▶ _Exercise_
Your answer must be the records, copied with no change.

□ □ □ □ □

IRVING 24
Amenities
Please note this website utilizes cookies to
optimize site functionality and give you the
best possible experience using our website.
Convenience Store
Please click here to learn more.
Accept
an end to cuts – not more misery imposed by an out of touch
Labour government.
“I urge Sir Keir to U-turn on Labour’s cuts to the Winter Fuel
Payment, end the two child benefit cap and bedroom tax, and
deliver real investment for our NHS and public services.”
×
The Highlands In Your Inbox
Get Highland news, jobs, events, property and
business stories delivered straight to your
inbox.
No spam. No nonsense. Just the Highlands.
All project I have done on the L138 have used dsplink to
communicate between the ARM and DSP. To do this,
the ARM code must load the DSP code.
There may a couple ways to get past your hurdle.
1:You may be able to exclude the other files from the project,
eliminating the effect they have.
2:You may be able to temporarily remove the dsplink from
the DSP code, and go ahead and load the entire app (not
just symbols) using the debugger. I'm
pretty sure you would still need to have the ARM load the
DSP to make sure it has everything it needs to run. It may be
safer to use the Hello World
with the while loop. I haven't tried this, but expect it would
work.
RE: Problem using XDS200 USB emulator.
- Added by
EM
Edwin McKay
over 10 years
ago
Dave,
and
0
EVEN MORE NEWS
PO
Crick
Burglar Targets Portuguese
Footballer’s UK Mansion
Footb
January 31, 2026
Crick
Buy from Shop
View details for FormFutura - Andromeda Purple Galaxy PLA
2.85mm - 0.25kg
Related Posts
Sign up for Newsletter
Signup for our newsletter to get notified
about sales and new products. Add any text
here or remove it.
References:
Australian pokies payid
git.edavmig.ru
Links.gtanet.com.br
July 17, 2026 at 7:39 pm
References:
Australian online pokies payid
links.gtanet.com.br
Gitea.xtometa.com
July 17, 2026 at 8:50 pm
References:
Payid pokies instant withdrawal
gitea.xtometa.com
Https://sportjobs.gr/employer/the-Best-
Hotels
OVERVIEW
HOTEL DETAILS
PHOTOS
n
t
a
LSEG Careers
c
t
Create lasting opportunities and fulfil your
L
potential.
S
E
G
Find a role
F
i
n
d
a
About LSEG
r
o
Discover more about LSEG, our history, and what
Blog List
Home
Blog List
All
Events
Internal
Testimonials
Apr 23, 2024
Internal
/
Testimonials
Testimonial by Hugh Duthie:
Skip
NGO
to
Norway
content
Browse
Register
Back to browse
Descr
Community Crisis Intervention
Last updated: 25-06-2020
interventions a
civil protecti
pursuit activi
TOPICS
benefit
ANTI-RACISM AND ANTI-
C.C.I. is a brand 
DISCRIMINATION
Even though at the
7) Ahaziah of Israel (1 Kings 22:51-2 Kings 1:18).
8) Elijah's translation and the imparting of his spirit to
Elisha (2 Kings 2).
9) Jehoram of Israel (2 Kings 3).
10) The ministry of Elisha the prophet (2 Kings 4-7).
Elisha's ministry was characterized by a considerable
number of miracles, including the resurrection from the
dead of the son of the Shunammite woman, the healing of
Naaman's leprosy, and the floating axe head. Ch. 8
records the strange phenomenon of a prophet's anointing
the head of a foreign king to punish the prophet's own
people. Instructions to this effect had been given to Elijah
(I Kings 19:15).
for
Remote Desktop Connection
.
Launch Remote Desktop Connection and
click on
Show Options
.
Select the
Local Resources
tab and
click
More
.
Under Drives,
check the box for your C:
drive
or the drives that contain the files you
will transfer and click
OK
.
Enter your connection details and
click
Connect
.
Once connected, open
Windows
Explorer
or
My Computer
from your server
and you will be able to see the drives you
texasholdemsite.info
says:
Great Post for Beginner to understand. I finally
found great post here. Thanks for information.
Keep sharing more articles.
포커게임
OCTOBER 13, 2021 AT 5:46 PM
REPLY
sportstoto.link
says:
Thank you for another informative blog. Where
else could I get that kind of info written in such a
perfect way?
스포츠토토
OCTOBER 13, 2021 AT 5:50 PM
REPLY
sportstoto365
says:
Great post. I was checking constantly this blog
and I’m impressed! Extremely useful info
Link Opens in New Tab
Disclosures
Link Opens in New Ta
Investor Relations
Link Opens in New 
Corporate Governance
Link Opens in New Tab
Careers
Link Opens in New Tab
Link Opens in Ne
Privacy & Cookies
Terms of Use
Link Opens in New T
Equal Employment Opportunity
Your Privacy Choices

□ □ □ □ □

▶ _Solved problem_
IRVING 24
Amenities
Please note this website utilizes cookies to
optimize site functionality and give you the
best possible experience using our website.
Convenience Store
Please click here to learn more.
Accept
an end to cuts – not more misery imposed by an out of touch
Labour government.
“I urge Sir Keir to U-turn on Labour’s cuts to the Winter Fuel
Payment, end the two child benefit cap and bedroom tax, and
deliver real investment for our NHS and public services.”
×
The Highlands In Your Inbox
Get Highland news, jobs, events, property and
business stories delivered straight to your
inbox.
No spam. No nonsense. Just the Highlands.
All project I have done on the L138 have used dsplink to
communicate between the ARM and DSP. To do this,
the ARM code must load the DSP code.
There may a couple ways to get past your hurdle.
1:You may be able to exclude the other files from the project,
eliminating the effect they have.
2:You may be able to temporarily remove the dsplink from
the DSP code, and go ahead and load the entire app (not
just symbols) using the debugger. I'm
pretty sure you would still need to have the ARM load the
DSP to make sure it has everything it needs to run. It may be
safer to use the Hello World
with the while loop. I haven't tried this, but expect it would
work.
RE: Problem using XDS200 USB emulator.
- Added by
EM
Edwin McKay
over 10 years
ago
Dave,
and
0
EVEN MORE NEWS
PO
Crick
Burglar Targets Portuguese
Footballer’s UK Mansion
Footb
January 31, 2026
Crick
Buy from Shop
View details for FormFutura - Andromeda Purple Galaxy PLA
2.85mm - 0.25kg
Related Posts
Sign up for Newsletter
Signup for our newsletter to get notified
about sales and new products. Add any text
here or remove it.
References:
Australian pokies payid
git.edavmig.ru
Links.gtanet.com.br
July 17, 2026 at 7:39 pm
References:
Australian online pokies payid
links.gtanet.com.br
Gitea.xtometa.com
July 17, 2026 at 8:50 pm
References:
Payid pokies instant withdrawal
gitea.xtometa.com
Https://sportjobs.gr/employer/the-Best-
Hotels
OVERVIEW
HOTEL DETAILS
PHOTOS
n
t
a
LSEG Careers
c
t
Create lasting opportunities and fulfil your
L
potential.
S
E
G
Find a role
F
i
n
d
a
About LSEG
r
o
Discover more about LSEG, our history, and what
Blog List
Home
Blog List
All
Events
Internal
Testimonials
Apr 23, 2024
Internal
/
Testimonials
Testimonial by Hugh Duthie:
Skip
NGO
to
Norway
content
Browse
Register
Back to browse
Descr
Community Crisis Intervention
Last updated: 25-06-2020
interventions a
civil protecti
pursuit activi
TOPICS
benefit
ANTI-RACISM AND ANTI-
C.C.I. is a brand 
DISCRIMINATION
Even though at the
7) Ahaziah of Israel (1 Kings 22:51-2 Kings 1:18).
8) Elijah's translation and the imparting of his spirit to
Elisha (2 Kings 2).
9) Jehoram of Israel (2 Kings 3).
10) The ministry of Elisha the prophet (2 Kings 4-7).
Elisha's ministry was characterized by a considerable
number of miracles, including the resurrection from the
dead of the son of the Shunammite woman, the healing of
Naaman's leprosy, and the floating axe head. Ch. 8
records the strange phenomenon of a prophet's anointing
the head of a foreign king to punish the prophet's own
people. Instructions to this effect had been given to Elijah
(I Kings 19:15).
for
Remote Desktop Connection
.
Launch Remote Desktop Connection and
click on
Show Options
.
Select the
Local Resources
tab and
click
More
.
Under Drives,
check the box for your C:
drive
or the drives that contain the files you
will transfer and click
OK
.
Enter your connection details and
click
Connect
.
Once connected, open
Windows
Explorer
or
My Computer
from your server
and you will be able to see the drives you
texasholdemsite.info
says:
Great Post for Beginner to understand. I finally
found great post here. Thanks for information.
Keep sharing more articles.
포커게임
OCTOBER 13, 2021 AT 5:46 PM
REPLY
sportstoto.link
says:
Thank you for another informative blog. Where
else could I get that kind of info written in such a
perfect way?
스포츠토토
OCTOBER 13, 2021 AT 5:50 PM
REPLY
sportstoto365
says:
Great post. I was checking constantly this blog
and I’m impressed! Extremely useful info
Link Opens in New Tab
Disclosures
Link Opens in New Ta
Investor Relations
Link Opens in New 
Corporate Governance
Link Opens in New Tab
Careers
Link Opens in New Tab
Link Opens in Ne
Privacy & Cookies
Terms of Use
Link Opens in New T
Equal Employment Opportunity
Your Privacy Choices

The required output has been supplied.